Ahora bien, la Iglesia es un acontecimiento de con-vocación para la misión. Ella misma, el cuerpo
de Cristo, actualiza el proceder de Jesús que llamaba para encomendar una misión especial. De
esto se desprende que todo en la Iglesia tiene dimensión misionera, o más específicamente, la
misión no es una tarea o función, sino un ser-en-misión. Esto nos deja entrever que todos los
creyentes estamos responsabilizados de la misión total de la Iglesia; sin embargo, cada creyente
la realiza desde sus carismas y ministerios.

Por otro lado, cabe aclarar que la misión no es propiedad de la Iglesia. Ella procede de Dios, de
su Espíritu. El Espíritu Santo es quien testimonia el amor de Dios padre-madre por su pueblo y
su creación y actualiza la misión de Jesús en el tiempo, en la Iglesia.

Distintos carismas para la misión

Quien ha sido llamado a la fe lo ha sido para ser misión en la Iglesia-misión. De esta manera se
puede afirmar que la misión y sus urgencias históricas son la explicación última de las diferentes
formas de vida que el Espíritu suscita en cada tiempo.

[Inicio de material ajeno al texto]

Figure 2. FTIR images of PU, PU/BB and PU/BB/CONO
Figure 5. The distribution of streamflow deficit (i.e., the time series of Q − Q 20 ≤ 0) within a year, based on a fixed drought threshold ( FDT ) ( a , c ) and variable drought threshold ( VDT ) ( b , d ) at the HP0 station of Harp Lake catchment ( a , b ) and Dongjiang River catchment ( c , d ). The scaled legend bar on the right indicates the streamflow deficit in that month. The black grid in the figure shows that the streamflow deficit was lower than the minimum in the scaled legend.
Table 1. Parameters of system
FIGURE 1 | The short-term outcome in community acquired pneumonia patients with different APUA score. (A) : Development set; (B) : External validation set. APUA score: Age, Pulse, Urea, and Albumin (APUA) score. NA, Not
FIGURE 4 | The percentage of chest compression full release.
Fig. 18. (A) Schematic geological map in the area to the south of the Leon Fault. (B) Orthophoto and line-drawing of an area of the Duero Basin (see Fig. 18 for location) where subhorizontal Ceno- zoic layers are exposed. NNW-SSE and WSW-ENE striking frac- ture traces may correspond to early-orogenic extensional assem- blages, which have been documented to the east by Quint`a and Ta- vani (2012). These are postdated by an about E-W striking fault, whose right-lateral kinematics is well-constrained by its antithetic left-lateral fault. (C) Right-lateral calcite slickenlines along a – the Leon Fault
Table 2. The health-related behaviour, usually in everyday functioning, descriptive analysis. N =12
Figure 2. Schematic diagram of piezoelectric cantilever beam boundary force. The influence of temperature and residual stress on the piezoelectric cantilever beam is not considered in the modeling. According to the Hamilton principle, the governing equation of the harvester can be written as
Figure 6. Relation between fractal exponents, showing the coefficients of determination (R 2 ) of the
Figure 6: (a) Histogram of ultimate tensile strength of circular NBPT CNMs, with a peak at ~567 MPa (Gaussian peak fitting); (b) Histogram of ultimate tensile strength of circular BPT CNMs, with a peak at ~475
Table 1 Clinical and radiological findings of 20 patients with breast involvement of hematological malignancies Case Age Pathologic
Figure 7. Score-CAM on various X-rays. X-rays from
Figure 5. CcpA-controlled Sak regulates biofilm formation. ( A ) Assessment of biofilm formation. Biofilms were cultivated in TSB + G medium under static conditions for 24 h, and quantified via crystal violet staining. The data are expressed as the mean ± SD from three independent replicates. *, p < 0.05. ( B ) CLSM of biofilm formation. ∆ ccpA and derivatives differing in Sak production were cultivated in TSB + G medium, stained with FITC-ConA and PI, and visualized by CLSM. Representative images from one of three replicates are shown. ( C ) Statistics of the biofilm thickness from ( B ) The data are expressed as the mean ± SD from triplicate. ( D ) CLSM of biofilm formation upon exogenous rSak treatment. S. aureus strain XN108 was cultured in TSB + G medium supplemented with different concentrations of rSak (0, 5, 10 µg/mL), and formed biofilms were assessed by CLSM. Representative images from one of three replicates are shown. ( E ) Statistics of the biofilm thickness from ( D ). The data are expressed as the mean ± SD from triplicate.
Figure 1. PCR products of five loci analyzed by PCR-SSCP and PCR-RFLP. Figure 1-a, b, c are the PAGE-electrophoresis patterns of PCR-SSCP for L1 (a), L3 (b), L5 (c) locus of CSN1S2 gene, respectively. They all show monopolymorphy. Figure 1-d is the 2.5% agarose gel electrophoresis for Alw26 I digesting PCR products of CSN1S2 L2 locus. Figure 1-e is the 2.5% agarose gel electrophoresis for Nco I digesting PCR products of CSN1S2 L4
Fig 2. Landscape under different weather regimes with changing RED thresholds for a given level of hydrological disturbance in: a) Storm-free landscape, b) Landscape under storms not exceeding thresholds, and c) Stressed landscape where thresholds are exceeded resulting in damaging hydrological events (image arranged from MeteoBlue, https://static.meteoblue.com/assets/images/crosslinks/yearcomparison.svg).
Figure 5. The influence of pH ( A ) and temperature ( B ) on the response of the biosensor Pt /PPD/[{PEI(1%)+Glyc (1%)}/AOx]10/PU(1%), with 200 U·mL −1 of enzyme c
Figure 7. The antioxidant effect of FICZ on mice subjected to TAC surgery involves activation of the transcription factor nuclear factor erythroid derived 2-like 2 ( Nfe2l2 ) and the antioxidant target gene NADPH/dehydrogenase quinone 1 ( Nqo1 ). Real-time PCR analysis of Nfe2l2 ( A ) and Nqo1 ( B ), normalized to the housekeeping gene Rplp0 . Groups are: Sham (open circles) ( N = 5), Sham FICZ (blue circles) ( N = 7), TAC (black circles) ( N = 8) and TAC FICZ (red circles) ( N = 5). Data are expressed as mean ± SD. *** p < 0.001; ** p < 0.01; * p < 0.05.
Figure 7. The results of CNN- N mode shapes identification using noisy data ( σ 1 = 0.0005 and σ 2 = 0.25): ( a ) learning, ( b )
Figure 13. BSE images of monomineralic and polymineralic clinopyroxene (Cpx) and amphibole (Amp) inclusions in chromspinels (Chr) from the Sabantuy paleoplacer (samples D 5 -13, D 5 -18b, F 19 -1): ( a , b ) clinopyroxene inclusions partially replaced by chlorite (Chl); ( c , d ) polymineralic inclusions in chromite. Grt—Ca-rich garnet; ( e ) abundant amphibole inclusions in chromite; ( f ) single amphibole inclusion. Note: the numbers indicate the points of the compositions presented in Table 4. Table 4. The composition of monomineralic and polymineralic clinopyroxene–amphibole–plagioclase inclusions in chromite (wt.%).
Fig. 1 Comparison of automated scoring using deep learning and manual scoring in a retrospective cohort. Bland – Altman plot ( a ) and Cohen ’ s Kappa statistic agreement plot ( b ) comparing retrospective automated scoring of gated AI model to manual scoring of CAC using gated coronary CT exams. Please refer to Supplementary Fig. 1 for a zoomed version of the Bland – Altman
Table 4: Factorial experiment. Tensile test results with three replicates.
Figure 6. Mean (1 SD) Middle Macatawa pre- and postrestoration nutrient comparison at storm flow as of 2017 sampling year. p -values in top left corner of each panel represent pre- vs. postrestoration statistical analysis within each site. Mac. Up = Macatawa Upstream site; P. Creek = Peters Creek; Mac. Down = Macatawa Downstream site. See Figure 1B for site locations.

A ciertas personas, el Espíritu Santo las consagra por medio de un don personal, intransferible.
A otras por un carisma dual, que se comparte en la conyugalidad o esponsalidad; o en la
paternidad-maternidad espiritual. Otros son consagrados por un carisma comunitario, en el que
muchos se encuentran y comunican. De esta manera, el Espíritu Santo, a través de la Vida
Consagrada hace memoria y representa en la Iglesia la forma de vida de Jesús liminal: obediente,
pobre y célibe por el reino de Dios. Teniendo en cuenta estos presupuestos, podemos vislumbrar
que ninguna forma de vida o ministerio tiene la capacidad de absorber y expresar toda la riqueza
y pluridimensionalidad de la misión.

La vida Consagrada como carisma colectivo para la misión

Teniendo en cuenta que la vida Consagrada tiene diferentes formas de vida según sea su carisma
y, a su vez, sabiendo que la misión es una, porque es en la Iglesia-misión donde nos encontramos
podemos diferenciar algunas características en los diferentes modos de vida Religiosa. La vida
contemplativa concretiza la misión de testimonio e irradiación de aquella experiencia fontal
humana de Dios, de su reinado y del mundo. La vida Consagrada apostólica refleja la misión de
aquella acción y pasión transformadora a través de las cuales Jesús decía y hacía lo que había
escuchado y visto hacer al Abbá. Las sociedades de vida apostólicas y los institutos misioneros
representan al Jesús itinerante, siempre en camino, libre y liberado para que el mensaje y la
gracia del reino llegue a todos los pueblos. Por último, los institutos seculares realizan la misión
en la dispersión y desde la individualidad personal.